Investigation on the relationship between Eysenck personality type and the survival rate of traumatic amputated finger replantation based on preventive psychology

Prev Med. 2023 Jul 17:107624. doi: 10.1016/j.ypmed.2023.107624. Online ahead of print.

ABSTRACT

This paper tried to observe the relationship between the personality of patients with different personalities and the survival rate of replantation of traumatic amputated finger, and analyzed the influencing factors. EPQ psychological quality scores of patients with different gender, average monthly family income and age were significantly different (P < 0.05). In terms of the internal and external tendency score of EPQ, there were statistical requirements for differences in the mean monthly income of patients from different families (P < 0.05).
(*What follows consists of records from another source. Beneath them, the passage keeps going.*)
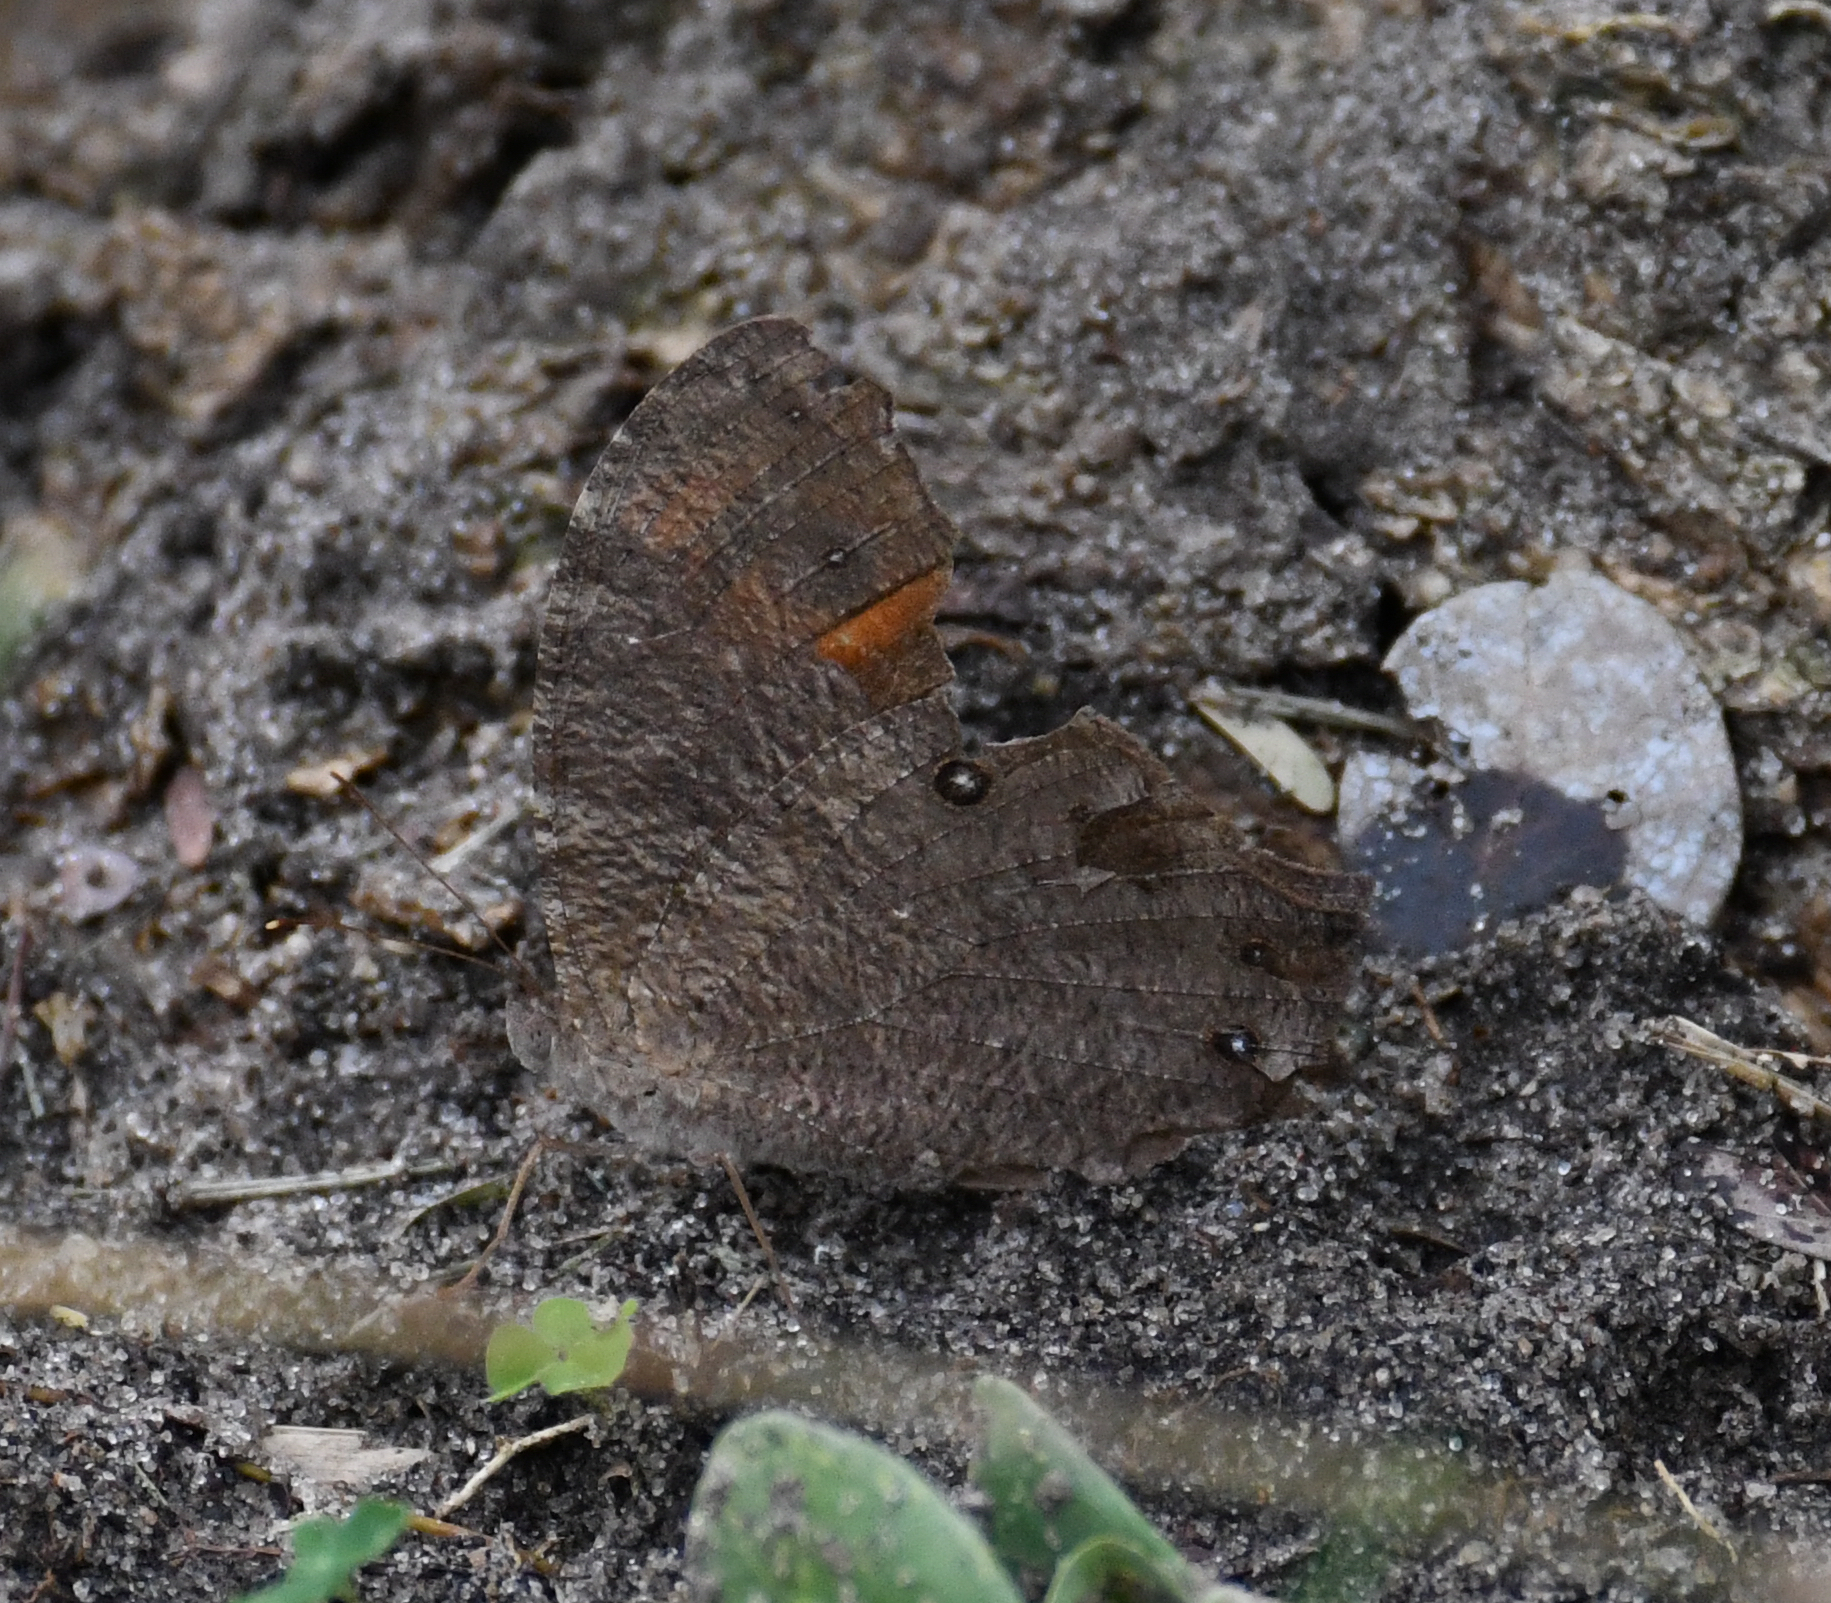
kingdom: Animalia
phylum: Arthropoda
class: Insecta
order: Lepidoptera
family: Nymphalidae
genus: Melanitis
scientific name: Melanitis leda
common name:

For the concealment degree of EPQ, there were statistical requirements for differences in gender, family income, education level and patient scores (P < 0.05). In terms of mental state, the scores were higher than the standard, whether from the perspective of obsessive-compulsive symptoms, or from the perspective of interpersonal sensitivity, hostility, paranoia and other dimensions, the difference was statistically significant (P < 0.05). Patients with different personality types have different psychological problems after accidental amputation and replantation, which is directly related to the survival rate of postoperative finger amputation. Therefore, in order to effectively improve the survival rate of patients with finger amputation, the psychological condition of patients can be assessed, early detection and intervention of patients’ psychological problems, and appropriate intervention measures can be taken according to the personality characteristics of patients.